# [To do]
Copy out each line of the entries where the word "right" is present.

# [Input material]

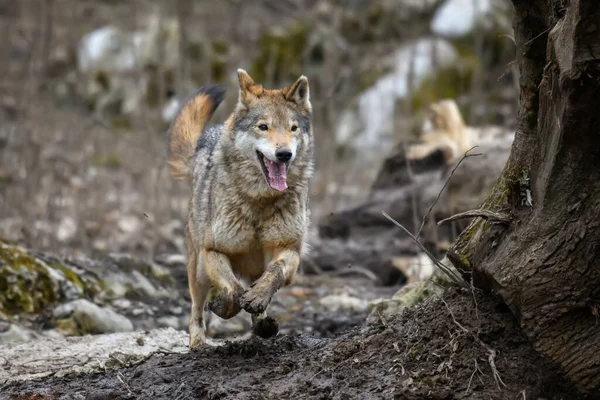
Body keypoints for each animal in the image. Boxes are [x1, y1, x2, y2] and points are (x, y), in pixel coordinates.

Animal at [165, 68, 314, 346]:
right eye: (263, 127)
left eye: (293, 128)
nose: (284, 154)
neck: (259, 202)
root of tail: (206, 139)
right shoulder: (214, 251)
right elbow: (233, 292)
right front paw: (223, 306)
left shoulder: (289, 249)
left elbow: (274, 273)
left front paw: (257, 302)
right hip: (197, 271)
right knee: (195, 313)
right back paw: (198, 345)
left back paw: (263, 324)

# [Answer space]
right eye: (263, 127)
right shoulder: (214, 251)
right elbow: (233, 292)
right front paw: (223, 306)
right hip: (197, 271)
right knee: (195, 313)
right back paw: (198, 345)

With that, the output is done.